*What is being asked*
Restate all of the following data exactly, keeping any images out of the copy.

*Collected data*
==========
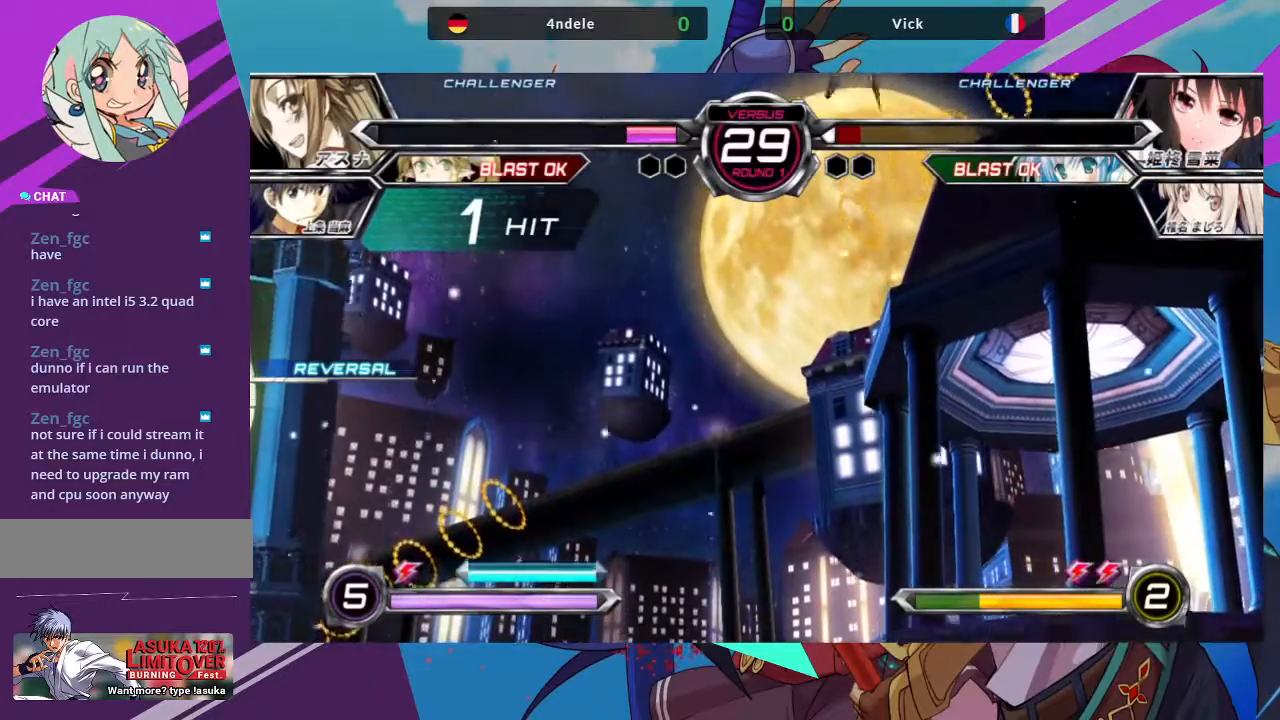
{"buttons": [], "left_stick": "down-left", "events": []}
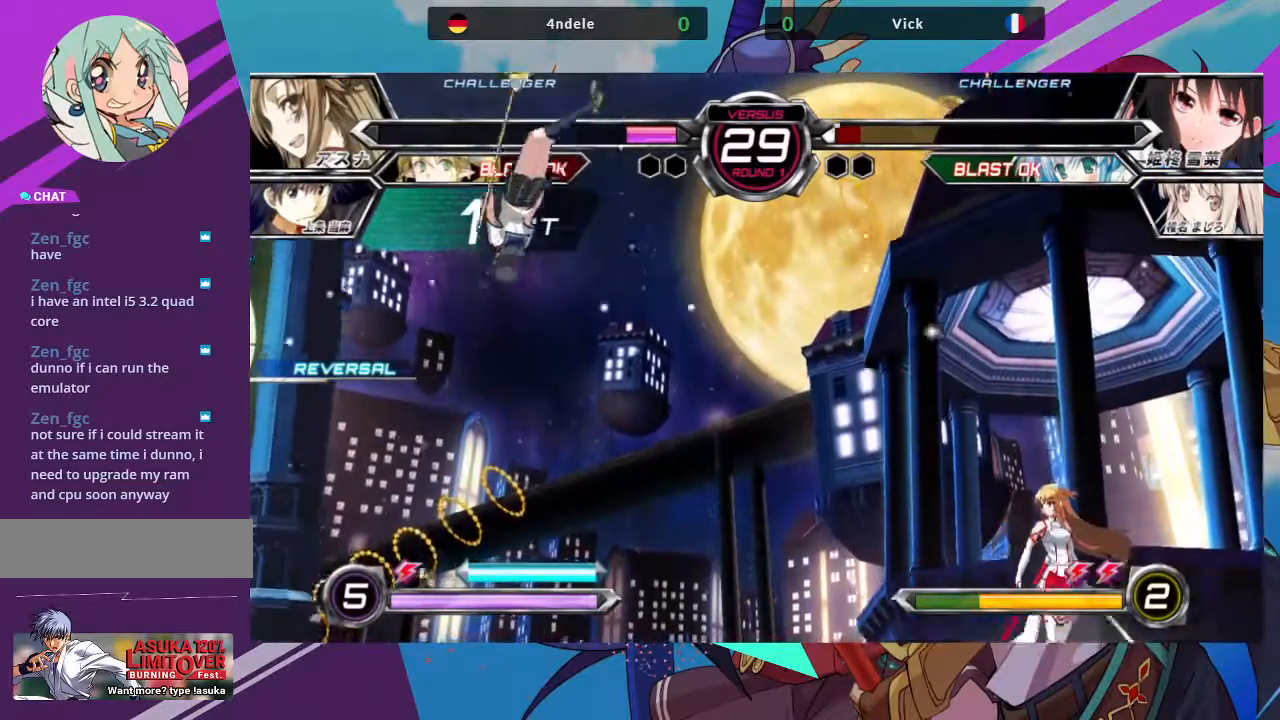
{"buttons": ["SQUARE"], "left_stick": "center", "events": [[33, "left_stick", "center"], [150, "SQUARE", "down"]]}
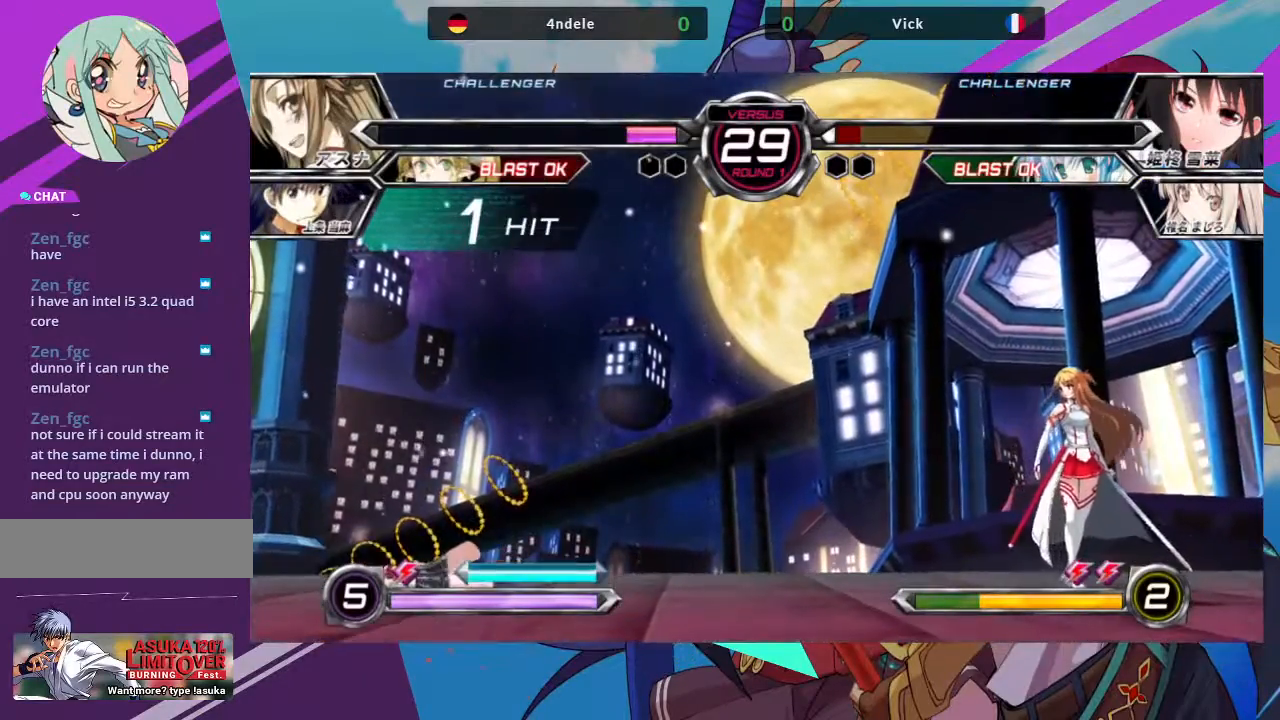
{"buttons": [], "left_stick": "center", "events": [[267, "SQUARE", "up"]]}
==========
*Expected answer*
{"buttons": [], "left_stick": "down-left", "events": []}
{"buttons": ["SQUARE"], "left_stick": "center", "events": [[33, "left_stick", "center"], [150, "SQUARE", "down"]]}
{"buttons": [], "left_stick": "center", "events": [[267, "SQUARE", "up"]]}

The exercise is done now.